An enhanced method for detecting seafood spoilage has been developed by a team from Flinders University.
The current and “far from satisfactory” methods were the inspiration for this new device, which the team says can instantly and accurately measure the rate of spoilage in Atlantic salmon.
Biogenic amines impact seafood spoilage
The solid-state fluorescent sensor is based around the knowledge of biogenic amines – these play an important physiological function of living cells, but a high level of biogenic amines can cause food poisoning if consumed.
In their study, the team used filter papers loaded with an AIEgen to monitor the spoilage. They found that as the spoilage increased, more amine vapours were triggered and so too, the intensity of the readings on the treated filter papers.

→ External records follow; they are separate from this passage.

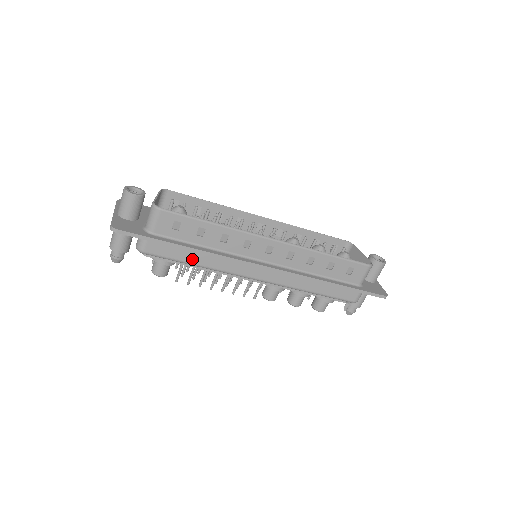
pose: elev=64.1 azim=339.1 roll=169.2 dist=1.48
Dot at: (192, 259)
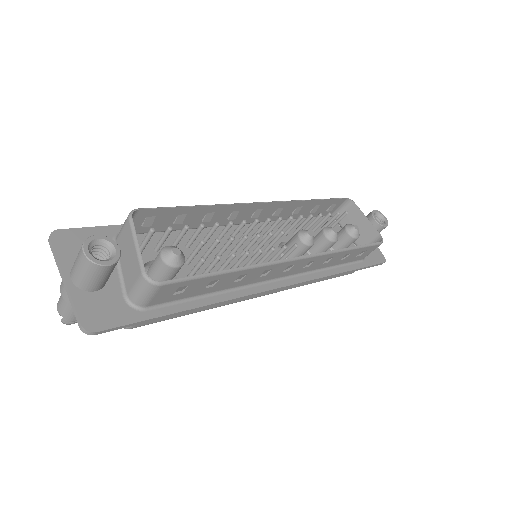
Dot at: (195, 310)
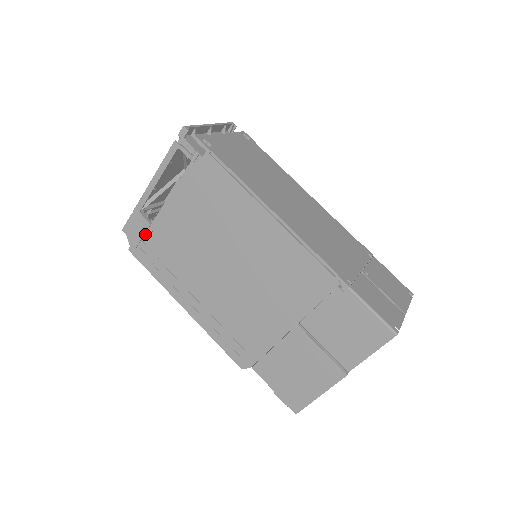
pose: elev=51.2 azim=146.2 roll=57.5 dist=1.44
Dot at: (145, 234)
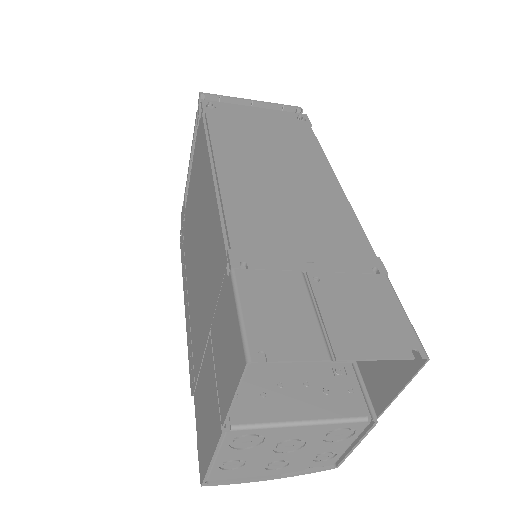
Dot at: (184, 220)
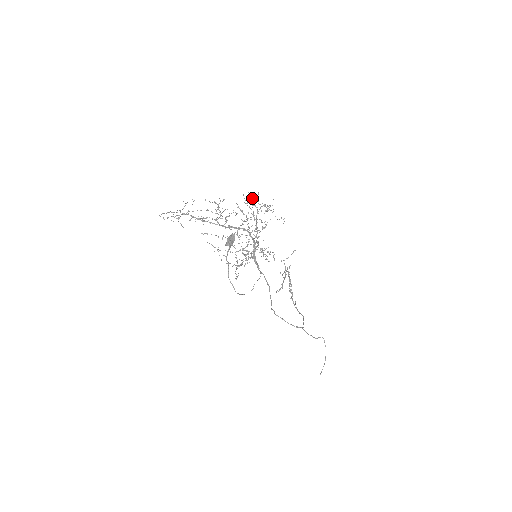
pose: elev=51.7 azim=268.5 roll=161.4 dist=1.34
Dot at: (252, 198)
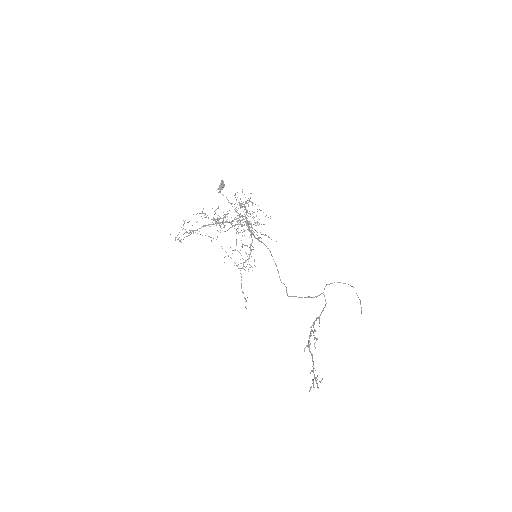
Dot at: (241, 206)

Foods with high water content, including seafood, are ideal breeding grounds for bacteria, so improved testing methods could be a huge cost saver to the sector.
The team believes this method could be applied to other seafoods and intends to carry out further optimisation tests on the paper strips and the AIEgen loading in a hope to commercialise the technology.
The team also plans to align the AIEgen loaded paper strips with smartphone apps to transfer information for quantitative evaluation.